Roger Maggs, founder and general partner of seed investor Celtic House, has been involved with the company since its inception in 1994. He talks about how the company started out with a $25 million fund in 1996 and currently has $1 billion under management in over 50 companies, of which six are now publicly-traded and 10 have been acquired.
Maggs’ close friend, the telecommunications entrepreneur Dr Terence Matthews, funded Celtic House. He approached Maggs in London to diversify some assets through seed and early stage VC investing. Matthews, still the only limited partner, reinvested his profits from the first fund and the firm has now invested almost half of its $250 million Celtic House Fund II. It is likely that Celtic’s next fund will be opened to outside investors.
How long have you been in the venture capital business?
There are several answers to that question and it depends what you define as venture capital. The present fund that I work for, Celtic House, was founded in 1994, so that makes it seven years. Immediately before that, from 1986 to 1994, I was involved in M&A as vice president of a company called Alcan Aluminium, based in Montreal, Canada. Before that and for a very short while I ran a corporate venture outfit in Boston, but that was back in the late eighties. So for this particular seed fund, it has been around seven years.
What do you look for when making an investment?
We are very much, as you know, seed investors. So, what you are looking for when starting up a company is very specific. You don’t look at the performance figures because there aren’t any and you don’t look at the competition because the company isn’t established enough to have any competition. The three core elements we focus on are the experience, competence and energy of the company’s founders. We are primarily looking at the people in the company.
Indeed, Celtic’s strategy focuses on people first and the market second. In addition to that, we of course look at their product map and the vision of what they are going to sell. I’d describe Celtic house as searching the sea, looking for the beginnings of a wave looking for a product that the world is going to want in five years’ time.
We don’t want a product that already exists. In short, we are looking for a product space that is five years out. I’d summarise it as the validity of a future space. It has to be the future. We are looking to see if the world is going to develop in that direction and want the product.
How did Celtic House come about?
It was down to our founder and one and only funder, Terry Matthews, who also founded Mitel and Newbridge Networks, two of Canada’s most celebrated high-tech success stories. I’ve known Terry for many years in fact we were at university together at the University of Wales. After university, we both left Britain I went to South America and Terry went to Canada, where I eventually ended up living for eight years. Terry had the money and kept nagging me to do something with him and the idea was for a venture fund rather than his own personal investment vehicle. And so, in 1994, I joined Terry to establish Celtic House to fund emerging companies whose products would support Newbridge’s corporate and technological objectives. Terry provided us with the first few million and we’ve never had to raise funding from anyone else. In 1996, we brought in two Ottawa partners Tom Valis and Andrew Waitman, who became managing general partner.
How would you describe your investment philosophy and what differentiates your approach?
I think we very much reflect in our philosophy the attitude of Terry Matthews himself.
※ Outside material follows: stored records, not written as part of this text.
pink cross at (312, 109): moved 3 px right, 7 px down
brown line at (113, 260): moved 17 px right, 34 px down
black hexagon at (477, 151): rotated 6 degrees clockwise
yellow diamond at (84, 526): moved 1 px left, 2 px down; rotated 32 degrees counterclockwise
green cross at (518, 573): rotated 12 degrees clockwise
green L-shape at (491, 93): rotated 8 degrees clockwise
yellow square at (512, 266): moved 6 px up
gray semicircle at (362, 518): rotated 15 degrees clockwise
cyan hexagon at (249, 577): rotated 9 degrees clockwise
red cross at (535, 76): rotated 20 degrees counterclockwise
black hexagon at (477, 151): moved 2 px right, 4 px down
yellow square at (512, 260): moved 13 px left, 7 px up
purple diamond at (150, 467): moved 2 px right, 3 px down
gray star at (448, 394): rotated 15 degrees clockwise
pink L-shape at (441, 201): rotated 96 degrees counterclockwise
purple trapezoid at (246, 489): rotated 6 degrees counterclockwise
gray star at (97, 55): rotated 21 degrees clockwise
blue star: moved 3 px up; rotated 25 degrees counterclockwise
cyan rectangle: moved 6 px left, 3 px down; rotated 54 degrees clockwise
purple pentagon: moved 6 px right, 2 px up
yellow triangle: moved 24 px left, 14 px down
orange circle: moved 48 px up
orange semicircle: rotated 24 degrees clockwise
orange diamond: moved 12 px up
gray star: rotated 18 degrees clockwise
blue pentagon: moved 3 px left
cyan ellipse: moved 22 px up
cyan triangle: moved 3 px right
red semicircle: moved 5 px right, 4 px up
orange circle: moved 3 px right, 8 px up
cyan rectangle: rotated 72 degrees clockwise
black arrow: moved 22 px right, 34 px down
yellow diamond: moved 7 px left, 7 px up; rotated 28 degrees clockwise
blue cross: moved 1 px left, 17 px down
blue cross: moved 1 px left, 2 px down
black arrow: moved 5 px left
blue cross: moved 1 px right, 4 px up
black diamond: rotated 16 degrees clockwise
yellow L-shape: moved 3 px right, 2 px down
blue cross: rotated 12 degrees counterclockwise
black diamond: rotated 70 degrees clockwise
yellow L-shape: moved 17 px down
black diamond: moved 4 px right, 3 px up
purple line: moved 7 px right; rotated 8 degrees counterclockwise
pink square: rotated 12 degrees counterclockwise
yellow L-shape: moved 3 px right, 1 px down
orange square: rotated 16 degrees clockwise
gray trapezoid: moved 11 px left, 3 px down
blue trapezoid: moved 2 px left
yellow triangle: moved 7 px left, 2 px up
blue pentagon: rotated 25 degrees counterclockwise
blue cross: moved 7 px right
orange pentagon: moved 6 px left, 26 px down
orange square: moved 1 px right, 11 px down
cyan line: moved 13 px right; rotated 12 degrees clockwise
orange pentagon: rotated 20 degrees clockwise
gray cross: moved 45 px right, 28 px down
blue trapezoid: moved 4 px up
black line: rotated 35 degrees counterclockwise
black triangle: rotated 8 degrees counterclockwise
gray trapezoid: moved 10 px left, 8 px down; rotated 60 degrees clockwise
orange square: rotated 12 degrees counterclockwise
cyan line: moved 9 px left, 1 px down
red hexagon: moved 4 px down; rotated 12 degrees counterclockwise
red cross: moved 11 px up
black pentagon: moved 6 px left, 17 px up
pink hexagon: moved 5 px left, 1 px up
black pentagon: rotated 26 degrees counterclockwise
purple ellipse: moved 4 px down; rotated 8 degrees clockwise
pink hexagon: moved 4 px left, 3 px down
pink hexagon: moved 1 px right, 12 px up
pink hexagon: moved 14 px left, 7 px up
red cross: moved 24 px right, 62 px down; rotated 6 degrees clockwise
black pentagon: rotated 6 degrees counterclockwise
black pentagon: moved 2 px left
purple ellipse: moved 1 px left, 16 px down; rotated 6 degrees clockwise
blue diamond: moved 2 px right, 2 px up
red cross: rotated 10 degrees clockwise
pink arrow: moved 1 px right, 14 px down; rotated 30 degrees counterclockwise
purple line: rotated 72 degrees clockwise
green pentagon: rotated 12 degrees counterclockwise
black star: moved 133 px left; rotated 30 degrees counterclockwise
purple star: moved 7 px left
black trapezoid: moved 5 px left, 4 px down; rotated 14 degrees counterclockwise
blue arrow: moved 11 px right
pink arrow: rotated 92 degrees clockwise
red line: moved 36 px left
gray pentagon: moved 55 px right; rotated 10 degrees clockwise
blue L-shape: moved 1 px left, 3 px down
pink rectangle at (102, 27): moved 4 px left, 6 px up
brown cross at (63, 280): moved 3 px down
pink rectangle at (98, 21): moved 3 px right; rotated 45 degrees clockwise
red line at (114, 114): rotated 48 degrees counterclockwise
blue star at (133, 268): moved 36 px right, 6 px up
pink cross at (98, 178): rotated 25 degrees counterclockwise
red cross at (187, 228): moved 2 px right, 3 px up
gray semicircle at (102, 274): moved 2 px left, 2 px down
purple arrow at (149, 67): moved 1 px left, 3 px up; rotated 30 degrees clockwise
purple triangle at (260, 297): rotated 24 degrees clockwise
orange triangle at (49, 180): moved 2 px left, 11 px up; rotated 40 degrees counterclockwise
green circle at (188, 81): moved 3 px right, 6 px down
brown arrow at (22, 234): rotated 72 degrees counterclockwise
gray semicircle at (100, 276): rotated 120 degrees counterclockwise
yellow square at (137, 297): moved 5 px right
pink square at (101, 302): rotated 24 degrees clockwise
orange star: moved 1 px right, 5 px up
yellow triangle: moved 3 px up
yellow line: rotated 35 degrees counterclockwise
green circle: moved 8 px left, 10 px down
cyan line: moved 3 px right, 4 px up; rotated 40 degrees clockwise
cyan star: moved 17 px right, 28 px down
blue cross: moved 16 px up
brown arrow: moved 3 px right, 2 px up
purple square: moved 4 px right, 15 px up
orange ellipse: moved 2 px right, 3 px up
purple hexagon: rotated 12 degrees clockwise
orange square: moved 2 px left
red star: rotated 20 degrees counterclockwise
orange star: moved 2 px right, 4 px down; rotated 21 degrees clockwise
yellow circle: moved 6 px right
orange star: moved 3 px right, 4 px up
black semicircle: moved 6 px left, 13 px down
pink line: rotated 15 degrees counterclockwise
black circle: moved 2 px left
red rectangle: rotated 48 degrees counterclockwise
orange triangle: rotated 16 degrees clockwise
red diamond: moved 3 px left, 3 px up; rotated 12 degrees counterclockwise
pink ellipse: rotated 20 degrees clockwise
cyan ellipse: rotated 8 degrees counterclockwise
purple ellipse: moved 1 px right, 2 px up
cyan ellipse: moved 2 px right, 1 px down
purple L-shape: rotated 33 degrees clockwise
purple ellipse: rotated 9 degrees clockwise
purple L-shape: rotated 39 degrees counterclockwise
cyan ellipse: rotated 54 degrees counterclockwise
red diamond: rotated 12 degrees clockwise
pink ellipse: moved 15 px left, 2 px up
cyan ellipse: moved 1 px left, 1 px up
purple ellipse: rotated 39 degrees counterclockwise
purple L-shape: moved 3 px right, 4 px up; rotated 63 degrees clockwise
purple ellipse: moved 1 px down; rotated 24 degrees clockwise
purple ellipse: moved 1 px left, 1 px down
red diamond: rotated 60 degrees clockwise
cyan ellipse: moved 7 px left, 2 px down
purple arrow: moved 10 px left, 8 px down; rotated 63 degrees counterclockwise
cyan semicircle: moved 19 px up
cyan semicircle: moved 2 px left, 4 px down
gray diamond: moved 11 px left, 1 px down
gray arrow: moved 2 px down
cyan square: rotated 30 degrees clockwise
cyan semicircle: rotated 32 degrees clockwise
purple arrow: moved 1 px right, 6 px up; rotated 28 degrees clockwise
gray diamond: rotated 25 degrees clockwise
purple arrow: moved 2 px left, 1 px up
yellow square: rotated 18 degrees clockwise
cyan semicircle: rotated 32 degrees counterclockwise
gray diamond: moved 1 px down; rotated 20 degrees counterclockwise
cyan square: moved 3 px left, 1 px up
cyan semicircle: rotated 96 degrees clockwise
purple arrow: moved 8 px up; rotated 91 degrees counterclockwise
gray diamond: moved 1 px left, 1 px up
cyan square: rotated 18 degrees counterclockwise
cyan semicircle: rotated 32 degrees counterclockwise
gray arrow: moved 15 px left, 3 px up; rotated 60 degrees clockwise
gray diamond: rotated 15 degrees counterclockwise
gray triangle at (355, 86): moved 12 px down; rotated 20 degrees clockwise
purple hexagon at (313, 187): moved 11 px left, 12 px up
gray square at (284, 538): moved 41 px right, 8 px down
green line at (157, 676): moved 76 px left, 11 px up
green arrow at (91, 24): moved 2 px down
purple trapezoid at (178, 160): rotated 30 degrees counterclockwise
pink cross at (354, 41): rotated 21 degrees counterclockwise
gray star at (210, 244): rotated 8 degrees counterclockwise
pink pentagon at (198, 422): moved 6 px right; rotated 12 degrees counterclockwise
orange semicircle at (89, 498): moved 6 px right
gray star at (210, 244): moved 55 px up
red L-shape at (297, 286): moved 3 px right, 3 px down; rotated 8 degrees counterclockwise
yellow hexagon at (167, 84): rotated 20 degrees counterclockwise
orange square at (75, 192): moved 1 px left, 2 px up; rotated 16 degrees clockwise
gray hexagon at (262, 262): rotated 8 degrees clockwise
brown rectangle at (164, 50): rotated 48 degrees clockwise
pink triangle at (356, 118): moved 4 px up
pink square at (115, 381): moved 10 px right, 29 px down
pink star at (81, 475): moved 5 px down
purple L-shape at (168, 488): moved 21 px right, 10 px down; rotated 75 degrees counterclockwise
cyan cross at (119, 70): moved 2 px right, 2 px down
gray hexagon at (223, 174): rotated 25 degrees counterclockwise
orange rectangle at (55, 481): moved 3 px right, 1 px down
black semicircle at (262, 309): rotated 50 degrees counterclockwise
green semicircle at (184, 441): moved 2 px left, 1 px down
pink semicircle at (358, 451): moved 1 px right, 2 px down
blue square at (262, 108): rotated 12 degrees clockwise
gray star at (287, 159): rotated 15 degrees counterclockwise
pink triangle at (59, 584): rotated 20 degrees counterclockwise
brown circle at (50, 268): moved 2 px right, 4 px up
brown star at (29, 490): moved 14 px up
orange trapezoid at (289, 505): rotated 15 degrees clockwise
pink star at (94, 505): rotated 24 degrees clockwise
It’s an approach based on a profound understanding of what a new technology company needs to succeed in a rapidly evolving marketplace. We look for high risk, something that is brand new, with no performance and no comparable companies. We don’t try to minimise risk. We maximise our risk and look for companies that are founder-centric. It is the people that are of the utmost importance for us. Once we have made an investment, it’s hands out, noses in. We leave the founders to their own devices and don’t supervise them.
Where does Celtic House see itself in the context of the European VC scene?
Celtic House focuses on investments in Britain, North America and Canada. There are currently no plans to expand in Europe. We’re small. I’d like to say and I hope that we play a role that few of the other established funds play, that is seed capital. That role of seed financing is normally the role of angels. We see ourselves as a small fund, but a big angel. We can bring more to a portfolio company than an angel does.
Are there any new regions where Celtic is planning to make its mark?
This week, I was at our new offices at Redwood Shores, California, which is between San Jose and San Francisco. Following a decision last April to restructure, we added five new partners to the team. We opened an office in Toronto with two new partners and also added partners to our Ottawa and London offices.
Michelle Dundas Macpherson, heading the new Redshore offices is our first US-based partner. She will be bringing Canadian technology to the US, making connections for our international companies and helping them to establish offices in the US. She will also be looking for deals in potential US portfolio companies.
This is a big step for us going into Silicon Valley. We are trying to make our mark there as we already have in the UK and parts of the US. We’ve had successful investments in the US, but we have never before had someone on the ground there. This is a terribly important step for us.
What, for you, is Celtic’s most memorable deal?
The word memorable brings to mind something you keep remembering and the deals I keep remembering are the ones that I missed and shouldn’t have. There are a few that spring to mind. I can be cryptic and mention a particular deal that was in Cambridge and was a company focused on the blue tooth sector.
Looking at deals, there are three types of investments: the ones that made it, the ones that go under and fail, and the opportunities that you miss. If you dwell for too long on your successes, you become complacent and that is the beginning of the end for a venture capitalist.
You have to forget about the failures and carry on. But for me, the deals that keep me awake, are the ones that I didn’t catch.
Celtic House has offices in Canada, the UK and the US, from which it invests in early stage high technology companies that specialise in telecommunications, storage, networking and Internet infrastructure. Its funding track record includes UK successes Bookham Technologies, nCipher, and Orchestream and the firm was recently named as winner of the “Seed Investor of the Year,” by Thomson Financial Venture Economics, who sponsored the award at the European Technology Gala awards in March.